INSTRUCTIONS TO FOLLOW => In the records that follow, skip the pictures and print everything else exactly.

DATA EXTRACTS =>
_ _ _
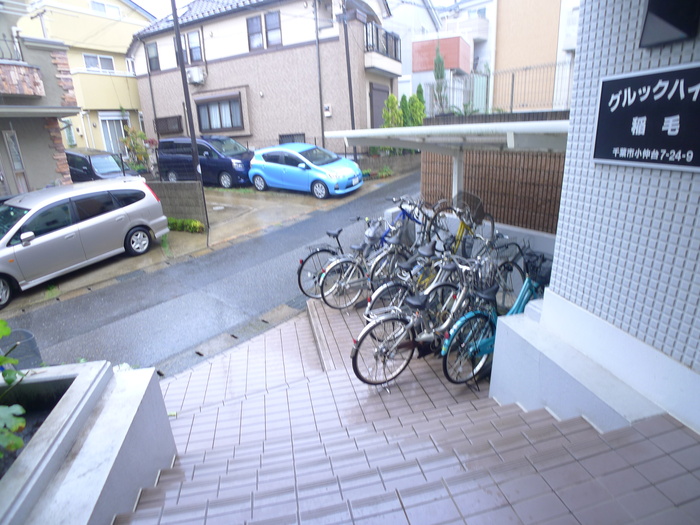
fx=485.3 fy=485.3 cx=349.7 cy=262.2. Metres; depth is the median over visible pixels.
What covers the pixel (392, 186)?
road
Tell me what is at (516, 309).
bicycle
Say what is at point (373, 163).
low wall
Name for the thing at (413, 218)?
bicycle
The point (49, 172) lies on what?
house
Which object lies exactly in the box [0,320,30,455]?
plant
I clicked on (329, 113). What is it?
electric meter
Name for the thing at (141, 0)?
sky
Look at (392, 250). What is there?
bicycle
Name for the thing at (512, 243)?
bicycle
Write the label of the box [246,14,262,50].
window
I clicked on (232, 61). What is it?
brown house
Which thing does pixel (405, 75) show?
white house
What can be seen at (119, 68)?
yellow house
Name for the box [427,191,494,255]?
bicycle
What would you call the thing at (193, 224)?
shrub
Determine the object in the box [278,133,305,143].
window
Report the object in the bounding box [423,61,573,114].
metal fence
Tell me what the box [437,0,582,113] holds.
beige building
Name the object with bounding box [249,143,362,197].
blue car
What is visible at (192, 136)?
utility pole
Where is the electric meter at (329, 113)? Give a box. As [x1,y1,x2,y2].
[323,104,331,116]
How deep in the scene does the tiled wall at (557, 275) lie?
2.55 m
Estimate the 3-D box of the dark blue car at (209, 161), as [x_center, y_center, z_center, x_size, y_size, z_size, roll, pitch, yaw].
[-4.605,-3.374,16.077,3.969,1.688,1.673,9,23,28]
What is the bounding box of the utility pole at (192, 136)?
[171,0,208,227]
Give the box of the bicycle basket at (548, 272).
[522,251,552,285]
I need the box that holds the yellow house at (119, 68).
[15,0,154,154]
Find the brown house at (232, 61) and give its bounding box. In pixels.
[127,0,398,155]
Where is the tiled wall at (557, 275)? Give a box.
[539,0,699,436]
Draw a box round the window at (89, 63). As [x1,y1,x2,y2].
[83,53,114,71]
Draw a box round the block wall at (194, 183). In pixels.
_ _ _
YOUR RESPONSE =>
fx=485.3 fy=485.3 cx=349.7 cy=262.2. Metres; depth is the median over visible pixels.
What covers the pixel (392, 186)?
road
Tell me what is at (516, 309).
bicycle
Say what is at point (373, 163).
low wall
Name for the thing at (413, 218)?
bicycle
The point (49, 172) lies on what?
house
Which object lies exactly in the box [0,320,30,455]?
plant
I clicked on (329, 113). What is it?
electric meter
Name for the thing at (141, 0)?
sky
Look at (392, 250). What is there?
bicycle
Name for the thing at (512, 243)?
bicycle
Write the label of the box [246,14,262,50].
window
I clicked on (232, 61). What is it?
brown house
Which thing does pixel (405, 75) show?
white house
What can be seen at (119, 68)?
yellow house
Name for the box [427,191,494,255]?
bicycle
What would you call the thing at (193, 224)?
shrub
Determine the object in the box [278,133,305,143].
window
Report the object in the bounding box [423,61,573,114].
metal fence
Tell me what the box [437,0,582,113] holds.
beige building
Name the object with bounding box [249,143,362,197].
blue car
What is visible at (192, 136)?
utility pole
Where is the electric meter at (329, 113)? Give a box. As [x1,y1,x2,y2].
[323,104,331,116]
How deep in the scene does the tiled wall at (557, 275) lie?
2.55 m
Estimate the 3-D box of the dark blue car at (209, 161), as [x_center, y_center, z_center, x_size, y_size, z_size, roll, pitch, yaw].
[-4.605,-3.374,16.077,3.969,1.688,1.673,9,23,28]
What is the bounding box of the utility pole at (192, 136)?
[171,0,208,227]
Give the box of the bicycle basket at (548, 272).
[522,251,552,285]
I need the box that holds the yellow house at (119, 68).
[15,0,154,154]
Find the brown house at (232, 61) and give its bounding box. In pixels.
[127,0,398,155]
Where is the tiled wall at (557, 275)? Give a box.
[539,0,699,436]
Draw a box round the window at (89, 63). As [x1,y1,x2,y2].
[83,53,114,71]
Draw a box round the block wall at (194, 183). In pixels.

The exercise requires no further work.